Cover and leave at room temperature for 8-12 hours. The dough won’t rise dramatically the way a wheat sourdough would. You’re looking for a few bubbles on the surface and a slight doming — gentle but real fermentation activity.
Into the Tin and Into the Oven
Grease a 900g (2 lb) lidded loaf tin generously — butter works, neutral oil works. Transfer the dough into the tin using a wet spatula (wet hands are your friend throughout this entire process). Smooth the top as best you can. It doesn’t need to be perfect. Sprinkle seeds on top if you like — sunflower seeds or rolled rye flakes look good and add texture.
Put the lid on. Let the dough proof in the tin for another 2-4 hours at room temperature. You’re waiting for it to rise just to the rim of the tin. It won’t go further than that, and you don’t want it to.
Preheat your oven to 200°C (390°F).
Bake with the lid on for 1 hour. Then remove the lid and bake for another 15-20 minutes to darken the surface. The internal temperature should reach around 98°C (208°F) — if you have an instant-read thermometer, use it here. The outside should be dark brown, almost mahogany, and the bread should pull slightly from the sides of the tin.
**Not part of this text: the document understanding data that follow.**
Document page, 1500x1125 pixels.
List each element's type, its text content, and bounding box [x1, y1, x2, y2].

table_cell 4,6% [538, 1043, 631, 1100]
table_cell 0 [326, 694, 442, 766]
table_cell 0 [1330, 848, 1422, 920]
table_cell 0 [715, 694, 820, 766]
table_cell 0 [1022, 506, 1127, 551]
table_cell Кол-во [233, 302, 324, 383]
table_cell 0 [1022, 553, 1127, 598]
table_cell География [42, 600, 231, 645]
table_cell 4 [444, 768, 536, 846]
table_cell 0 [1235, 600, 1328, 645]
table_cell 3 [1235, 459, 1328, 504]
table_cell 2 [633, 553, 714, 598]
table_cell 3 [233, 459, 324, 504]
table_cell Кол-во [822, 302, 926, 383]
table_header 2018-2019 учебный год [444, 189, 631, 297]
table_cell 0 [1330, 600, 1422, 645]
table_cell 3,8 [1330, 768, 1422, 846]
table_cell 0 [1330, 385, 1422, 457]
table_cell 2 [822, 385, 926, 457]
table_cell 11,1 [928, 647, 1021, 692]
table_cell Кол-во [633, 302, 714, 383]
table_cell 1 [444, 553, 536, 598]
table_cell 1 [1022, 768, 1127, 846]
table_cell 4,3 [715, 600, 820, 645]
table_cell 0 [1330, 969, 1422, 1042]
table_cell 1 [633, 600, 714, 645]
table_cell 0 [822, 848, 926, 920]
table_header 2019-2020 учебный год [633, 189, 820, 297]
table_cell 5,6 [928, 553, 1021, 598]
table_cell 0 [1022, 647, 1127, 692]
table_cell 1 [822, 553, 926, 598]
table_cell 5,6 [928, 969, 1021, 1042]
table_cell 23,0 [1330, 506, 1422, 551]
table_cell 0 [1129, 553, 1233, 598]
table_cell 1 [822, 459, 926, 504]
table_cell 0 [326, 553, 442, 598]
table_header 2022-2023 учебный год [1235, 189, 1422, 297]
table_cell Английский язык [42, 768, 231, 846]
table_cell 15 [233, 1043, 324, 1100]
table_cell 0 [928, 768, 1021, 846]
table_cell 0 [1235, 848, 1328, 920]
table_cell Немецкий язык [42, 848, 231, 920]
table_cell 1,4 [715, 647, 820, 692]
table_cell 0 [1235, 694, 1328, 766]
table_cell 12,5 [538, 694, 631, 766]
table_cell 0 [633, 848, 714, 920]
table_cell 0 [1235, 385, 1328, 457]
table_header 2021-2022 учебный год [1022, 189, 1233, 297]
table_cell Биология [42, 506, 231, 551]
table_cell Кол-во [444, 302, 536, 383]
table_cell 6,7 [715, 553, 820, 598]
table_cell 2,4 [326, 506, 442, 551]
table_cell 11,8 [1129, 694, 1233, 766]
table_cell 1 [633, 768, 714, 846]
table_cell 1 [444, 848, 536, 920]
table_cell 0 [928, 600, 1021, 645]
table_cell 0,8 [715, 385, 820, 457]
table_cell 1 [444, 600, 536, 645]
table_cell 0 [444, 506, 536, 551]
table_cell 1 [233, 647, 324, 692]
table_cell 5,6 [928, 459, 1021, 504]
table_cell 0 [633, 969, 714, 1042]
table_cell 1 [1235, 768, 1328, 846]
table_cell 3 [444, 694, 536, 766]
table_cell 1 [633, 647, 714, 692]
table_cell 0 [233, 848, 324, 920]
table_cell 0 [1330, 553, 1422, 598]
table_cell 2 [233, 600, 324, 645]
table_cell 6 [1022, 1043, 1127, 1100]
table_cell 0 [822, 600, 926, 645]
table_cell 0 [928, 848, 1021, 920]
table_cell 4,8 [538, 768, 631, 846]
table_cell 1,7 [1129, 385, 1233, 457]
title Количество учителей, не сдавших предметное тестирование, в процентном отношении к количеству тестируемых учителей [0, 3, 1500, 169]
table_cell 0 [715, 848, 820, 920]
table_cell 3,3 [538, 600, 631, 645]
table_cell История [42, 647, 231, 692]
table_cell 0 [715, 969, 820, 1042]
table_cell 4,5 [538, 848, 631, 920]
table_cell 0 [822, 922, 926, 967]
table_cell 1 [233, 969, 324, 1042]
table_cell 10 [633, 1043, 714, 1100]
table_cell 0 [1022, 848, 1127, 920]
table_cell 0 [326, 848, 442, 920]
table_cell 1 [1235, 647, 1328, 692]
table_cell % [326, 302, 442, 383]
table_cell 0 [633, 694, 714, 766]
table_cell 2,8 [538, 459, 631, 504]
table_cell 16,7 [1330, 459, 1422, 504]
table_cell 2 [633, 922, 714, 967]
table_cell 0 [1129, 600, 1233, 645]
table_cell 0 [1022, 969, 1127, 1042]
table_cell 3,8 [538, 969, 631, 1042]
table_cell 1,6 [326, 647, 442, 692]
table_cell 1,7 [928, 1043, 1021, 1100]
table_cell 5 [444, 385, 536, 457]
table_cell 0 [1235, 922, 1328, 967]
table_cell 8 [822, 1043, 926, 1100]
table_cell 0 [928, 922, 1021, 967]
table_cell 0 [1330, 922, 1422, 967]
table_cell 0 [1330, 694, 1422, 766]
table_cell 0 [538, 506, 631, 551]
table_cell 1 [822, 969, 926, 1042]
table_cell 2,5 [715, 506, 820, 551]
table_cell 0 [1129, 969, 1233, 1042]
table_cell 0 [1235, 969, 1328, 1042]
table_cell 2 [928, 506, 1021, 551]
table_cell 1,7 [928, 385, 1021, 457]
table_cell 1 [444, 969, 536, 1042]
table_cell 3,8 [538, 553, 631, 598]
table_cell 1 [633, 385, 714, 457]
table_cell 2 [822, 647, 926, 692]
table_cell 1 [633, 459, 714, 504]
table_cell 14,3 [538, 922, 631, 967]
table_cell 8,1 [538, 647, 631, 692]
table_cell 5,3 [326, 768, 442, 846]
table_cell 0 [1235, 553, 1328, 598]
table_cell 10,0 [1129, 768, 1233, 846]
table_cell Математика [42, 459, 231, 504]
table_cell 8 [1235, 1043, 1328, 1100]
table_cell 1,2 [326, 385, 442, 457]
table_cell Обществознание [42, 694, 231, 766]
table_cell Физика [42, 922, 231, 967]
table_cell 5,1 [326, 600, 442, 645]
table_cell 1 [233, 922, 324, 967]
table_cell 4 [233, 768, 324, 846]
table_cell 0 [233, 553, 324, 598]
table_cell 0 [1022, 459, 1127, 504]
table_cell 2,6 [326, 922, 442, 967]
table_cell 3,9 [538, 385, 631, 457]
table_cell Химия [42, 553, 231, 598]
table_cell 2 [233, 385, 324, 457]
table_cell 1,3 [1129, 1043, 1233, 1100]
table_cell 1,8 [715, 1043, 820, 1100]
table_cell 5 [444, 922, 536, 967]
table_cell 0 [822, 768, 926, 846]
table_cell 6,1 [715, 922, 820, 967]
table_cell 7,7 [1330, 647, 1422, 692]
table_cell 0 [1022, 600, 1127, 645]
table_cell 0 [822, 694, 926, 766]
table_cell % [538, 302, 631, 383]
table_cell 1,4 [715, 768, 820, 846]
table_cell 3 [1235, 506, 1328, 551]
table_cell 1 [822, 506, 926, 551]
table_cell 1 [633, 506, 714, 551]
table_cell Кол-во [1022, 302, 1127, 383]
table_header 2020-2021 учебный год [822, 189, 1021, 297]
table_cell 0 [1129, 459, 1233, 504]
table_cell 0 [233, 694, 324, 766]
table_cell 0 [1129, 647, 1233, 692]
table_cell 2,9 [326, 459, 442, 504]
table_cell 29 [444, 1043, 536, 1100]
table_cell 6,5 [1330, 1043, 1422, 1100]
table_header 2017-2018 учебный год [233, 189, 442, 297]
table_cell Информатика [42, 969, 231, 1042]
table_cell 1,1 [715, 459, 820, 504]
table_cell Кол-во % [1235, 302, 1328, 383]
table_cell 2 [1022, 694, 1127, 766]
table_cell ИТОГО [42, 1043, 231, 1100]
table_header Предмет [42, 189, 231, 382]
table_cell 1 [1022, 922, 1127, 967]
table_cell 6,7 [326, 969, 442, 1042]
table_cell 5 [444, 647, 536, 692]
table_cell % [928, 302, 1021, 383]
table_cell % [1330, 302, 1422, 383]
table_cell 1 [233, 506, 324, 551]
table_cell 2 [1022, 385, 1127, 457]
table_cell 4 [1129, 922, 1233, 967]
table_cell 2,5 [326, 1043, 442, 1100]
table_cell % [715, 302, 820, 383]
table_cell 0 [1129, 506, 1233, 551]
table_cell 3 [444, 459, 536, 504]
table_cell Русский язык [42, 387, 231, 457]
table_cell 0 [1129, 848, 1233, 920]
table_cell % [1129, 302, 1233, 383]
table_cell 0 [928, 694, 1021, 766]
Here’s the hardest part: you cannot eat it yet. Let it cool completely, then wrap it in a clean cloth and leave it for 12-24 hours before slicing. The crumb is still setting as it cools. Slice it too early and it’ll be gummy and wet. Wait, and it becomes dense, moist, and clean-slicing.
Keeping It and Using It
Rugbrød keeps extraordinarily well — up to two weeks wrapped at room temperature, longer in the fridge. Many people say it tastes better on day three or four than on day one, and I’d agree. The flavour deepens and the texture firms up in a way that makes it even easier to slice thin.
The classic use is smørrebrød: a thin-sliced piece of rugbrød with good butter, then whatever you’re in the mood for on top. Pickled herring with red onion and capers. Sliced hard-boiled egg with radishes (very spring, very good right now). Roast beef with remoulade and crispy fried onions. Or — and this is my honest favourite — just butter and good salt, nothing else.
Toasted under a broiler for a couple of minutes, it turns into something almost cracker-like: shatteringly crisp on the outside, chewy in the middle. Good with cheese. Good with smoked salmon. Good with nothing at all.
The bread also freezes well. Slice the whole loaf before freezing and you can pull out individual pieces as needed — they thaw in minutes at room temperature, or go straight from frozen into a toaster.
Try It This Weekend
Start your soaker tonight — just rye berries and cold water in a bowl. Tomorrow morning, mix the dough before you have breakfast, then let it ferment while you do everything else you’d normally do on a Saturday. Get it into the tin by early afternoon, bake it in the evening, and by Sunday morning you’ll have a loaf that’s rested and ready to slice.
Spring is a good time for this. The longer light means you’re more likely to actually be home for a slow bake. And there’s something quietly satisfying about making a bread that has fed people through Scandinavian winters for eight centuries. You don’t need special equipment, a Danish grandmother, or any particular expertise. You just need a little time and a willingness to trust the process.